Не помню, что мы делали в первый день после того, как Вера увезла меня к себе. Ходили куда-нибудь или оставались дома, не помню. Помню, мы очень долго сидели на кухне и мучили друг друга разговорами. Наверное, я могла бы пойти в наступление, но не совсем представляла, как это можно сделать с Верой. Пила двадцатую чашку чая и болтала. Вера вышла, я пила чай. Пять минут, пятнадцать, двадцать, и тогда я отправилась искать ее. Она лежала в спальне и ждала меня. Вера молчала, но совершенно точно звала меня лечь рядом, а я в нерешительности стояла у кровати. Веру забавляло то, что я смущаюсь. И мне пришлось подавить смущение, чтобы наблюдать за тем, как Вера ждет меня, пока я стою над ней и разговариваю. Все разговариваю ни о чем. Я никуда не торопилась, меня никто не ждал, и мне не от чего было бежать. Знала, сейчас все случится, мне нужно было время. Ну не могла я просто так раздеться среди дня в квартире того, кто мне очень нравится. Я села рядом с кроватью, и Вера протянула мне руку. Я протянула ей свою. Мы смотрели друг на друга и не скрывали желания. Под глупые разговоры, заминающие смущение, я разделась и легла рядом с Верой. Была собой и не была собой. Тогда что-то кончилось, или, что-то началось. Какого хуя, Вера. Какого хуя мы это сделали.

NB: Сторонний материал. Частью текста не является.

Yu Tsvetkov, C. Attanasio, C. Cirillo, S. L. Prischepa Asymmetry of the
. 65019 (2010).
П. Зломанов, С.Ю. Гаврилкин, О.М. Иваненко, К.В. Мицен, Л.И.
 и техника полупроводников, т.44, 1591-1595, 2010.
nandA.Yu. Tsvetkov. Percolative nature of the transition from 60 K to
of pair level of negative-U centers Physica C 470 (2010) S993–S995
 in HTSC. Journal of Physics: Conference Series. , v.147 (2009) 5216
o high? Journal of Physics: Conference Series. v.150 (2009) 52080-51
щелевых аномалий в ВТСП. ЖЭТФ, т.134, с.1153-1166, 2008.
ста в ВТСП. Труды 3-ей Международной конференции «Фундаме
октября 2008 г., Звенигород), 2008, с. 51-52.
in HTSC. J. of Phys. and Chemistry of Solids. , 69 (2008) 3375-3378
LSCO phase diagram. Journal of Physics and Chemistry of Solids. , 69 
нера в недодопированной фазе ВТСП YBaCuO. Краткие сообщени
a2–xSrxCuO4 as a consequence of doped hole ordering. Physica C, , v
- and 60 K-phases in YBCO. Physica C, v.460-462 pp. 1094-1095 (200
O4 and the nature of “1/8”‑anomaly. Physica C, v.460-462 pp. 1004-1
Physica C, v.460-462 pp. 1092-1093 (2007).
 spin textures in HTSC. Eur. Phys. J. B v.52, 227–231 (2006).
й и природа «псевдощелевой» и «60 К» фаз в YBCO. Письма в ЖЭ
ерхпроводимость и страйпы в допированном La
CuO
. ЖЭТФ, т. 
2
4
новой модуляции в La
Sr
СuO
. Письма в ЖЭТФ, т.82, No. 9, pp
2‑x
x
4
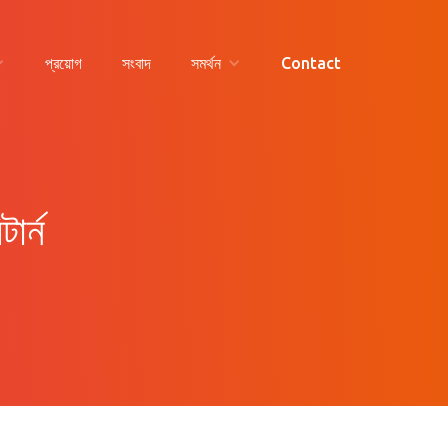
প্রয়োগ
সংবাদ
সমর্থন
Contact
ার্ন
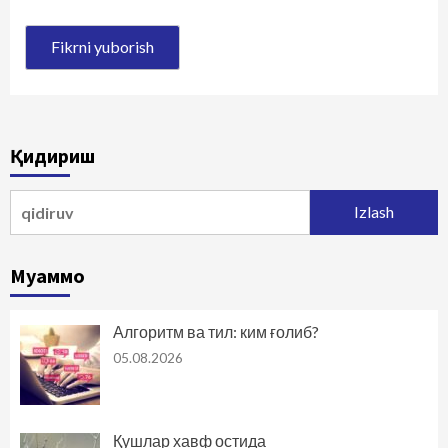
Қидириш
Qidirshish:
Муаммо
Алгоритм ва тил: ким ғолиб?
05.08.2026
Қушлар хавф остида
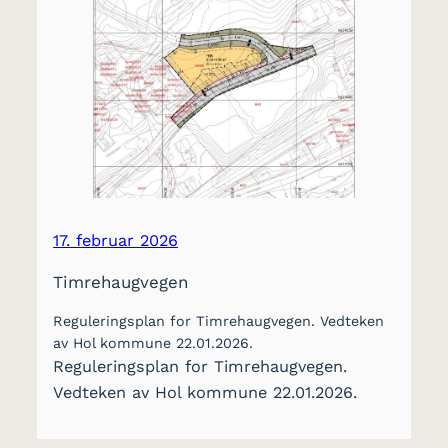
17. februar 2026
Timrehaugvegen
Reguleringsplan for Timrehaugvegen. Vedteken
av Hol kommune 22.01.2026.
Reguleringsplan for Timrehaugvegen.
Vedteken av Hol kommune 22.01.2026.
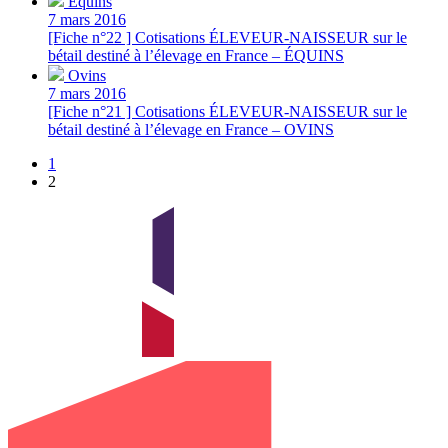
Équins
7 mars 2016
[Fiche n°22 ] Cotisations ÉLEVEUR-NAISSEUR sur le
bétail destiné à l’élevage en France – ÉQUINS
Ovins
7 mars 2016
[Fiche n°21 ] Cotisations ÉLEVEUR-NAISSEUR sur le
bétail destiné à l’élevage en France – OVINS
1
2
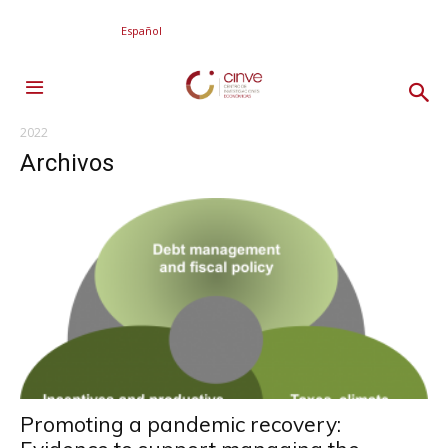
Español
2022
Archivos
Promoting a pandemic recovery:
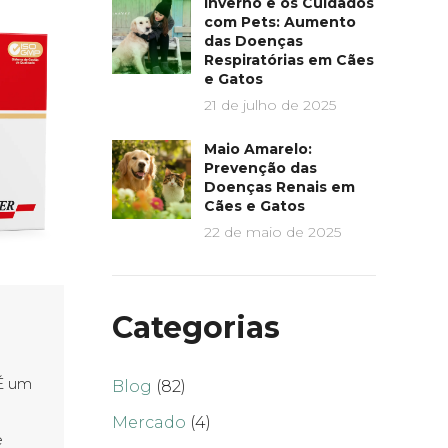
Inverno e os Cuidados
com Pets: Aumento
das Doenças
Respiratórias em Cães
e Gatos
21 de julho de 2025
Maio Amarelo:
Prevenção das
Doenças Renais em
Cães e Gatos
22 de maio de 2025
Categorias
É um
Blog
(82)
Mercado
(4)
e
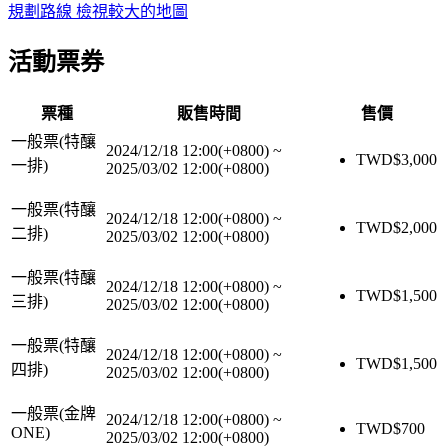
規劃路線
檢視較大的地圖
活動票券
票種
販售時間
售價
一般票(特釀
2024/12/18 12:00(+0800)
~
TWD$
3,000
一排)
2025/03/02 12:00(+0800)
一般票(特釀
2024/12/18 12:00(+0800)
~
TWD$
2,000
二排)
2025/03/02 12:00(+0800)
一般票(特釀
2024/12/18 12:00(+0800)
~
TWD$
1,500
三排)
2025/03/02 12:00(+0800)
一般票(特釀
2024/12/18 12:00(+0800)
~
TWD$
1,500
四排)
2025/03/02 12:00(+0800)
一般票(金牌
2024/12/18 12:00(+0800)
~
TWD$
700
ONE)
2025/03/02 12:00(+0800)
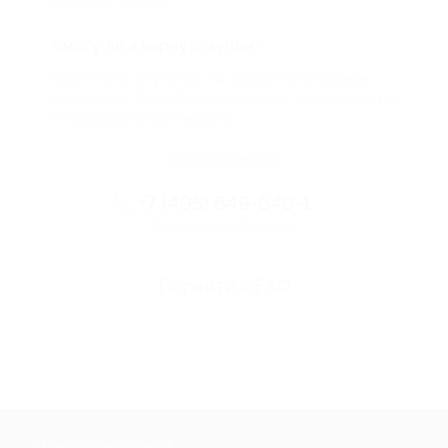
условиях для вас
Смогу ли я вернуть купон?
Если что-то случится, мы обязательно вернем
вам деньги. Мы работаем только с проверенными
и надежными партнерами
Остались вопросы?
+7 (495) 649-649-1
Горячая линия Биглиона
Перейти в FAQ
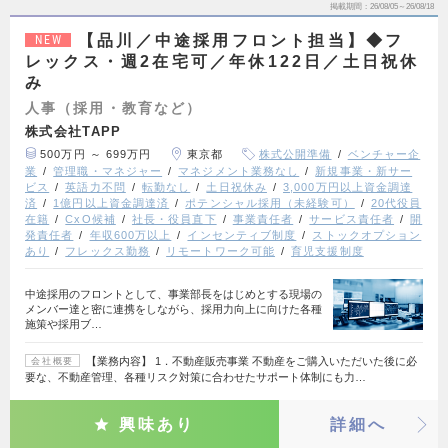
掲載期間
26/08/05～26/08/18
【品川／中途採用フロント担当】◆フ
NEW
レックス・週2在宅可／年休122日／土日祝休
み
人事（採用・教育など）
株式会社TAPP
500万円 ～ 699万円
東京都
株式公開準備
ベンチャー企
業
管理職・マネジャー
マネジメント業務なし
新規事業・新サー
ビス
英語力不問
転勤なし
土日祝休み
3,000万円以上資金調達
済
1億円以上資金調達済
ポテンシャル採用（未経験可）
20代役員
在籍
CxO候補
社長・役員直下
事業責任者
サービス責任者
開
発責任者
年収600万以上
インセンティブ制度
ストックオプション
あり
フレックス勤務
リモートワーク可能
育児支援制度
中途採用のフロントとして、事業部長をはじめとする現場の
メンバー達と密に連携をしながら、採用力向上に向けた各種
施策や採用ブ…
【業務内容】 1．不動産販売事業 不動産をご購入いただいた後に必
会社概要
要な、不動産管理、各種リスク対策に合わせたサポート体制にも力…
興味あり
詳細へ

В тот момент Вера поняла, что все совсем не так, как она привыкла. Что она не знает, как дальше быть и что делать. Она не знала, знала я. Мне было не до удовлетворения собственного желания. Меня пригласила прилечь женщина сорока шести лет, не имевшая моего опыта. В ее глазах отчетливо было написано, ну и. Ну и работать, что же. В сексуальных фантазиях Веры присутствовали женщины, она что-то делала с ними, но, очевидно, не для того, чтобы получить удовольствие. Женщины в ее фантазиях были соперницами. Занимаясь сексом с ними, Вера утверждала над ними свое превосходство. И я не знаю, как именно она занималась сексом с женщинами в своих фантазиях, но со мной ее фантазии не были связаны никак. Ей незачем было утверждать надо мной свое превосходство, для меня оно всегда было очевидным. Тот первый раз вышел скомканным, и, может быть, я не помнила бы ничего кроме нашей антрепризы перед близостью, если бы Вера не запоминала то, что делаю я. Уверенно и последовательно она повторяла мои движения. Увлекалась и забывала о смущении. Смотрела на мое тело так, будто не видела своего. Робко дотрагивалась, робко гладила, неумело целовала. Я сказала ей голосом школьной учительницы, Вера, ты совершенно не умеешь целоваться. Да, удивилась Вера, мне этого никто не говорил. Она рассматривала каждый сантиметр моего тела, касалась каждого сантиметра, словно пытаясь понять, как тело реагирует на прикосновения. Вера была похожа на гинеколога, еще не уставшего от абортов. Изучала мой лобок и половые губы, долго думала над тем, как быть дальше, а потом уверенно ввела палец во влагалище. Это можно было терпеть. Все можно было терпеть. Все было сносно. Все, кроме пальца во влагалище. Она щупала меня изнутри и стонала. Так Вера стонала только один раз, от ее стона я покрылась инеем. Вера, что случилось. Она подняла голову и ответила, Рита, ты не представляешь, что это за ощущение. Какого же, а. Ну какого. Какого.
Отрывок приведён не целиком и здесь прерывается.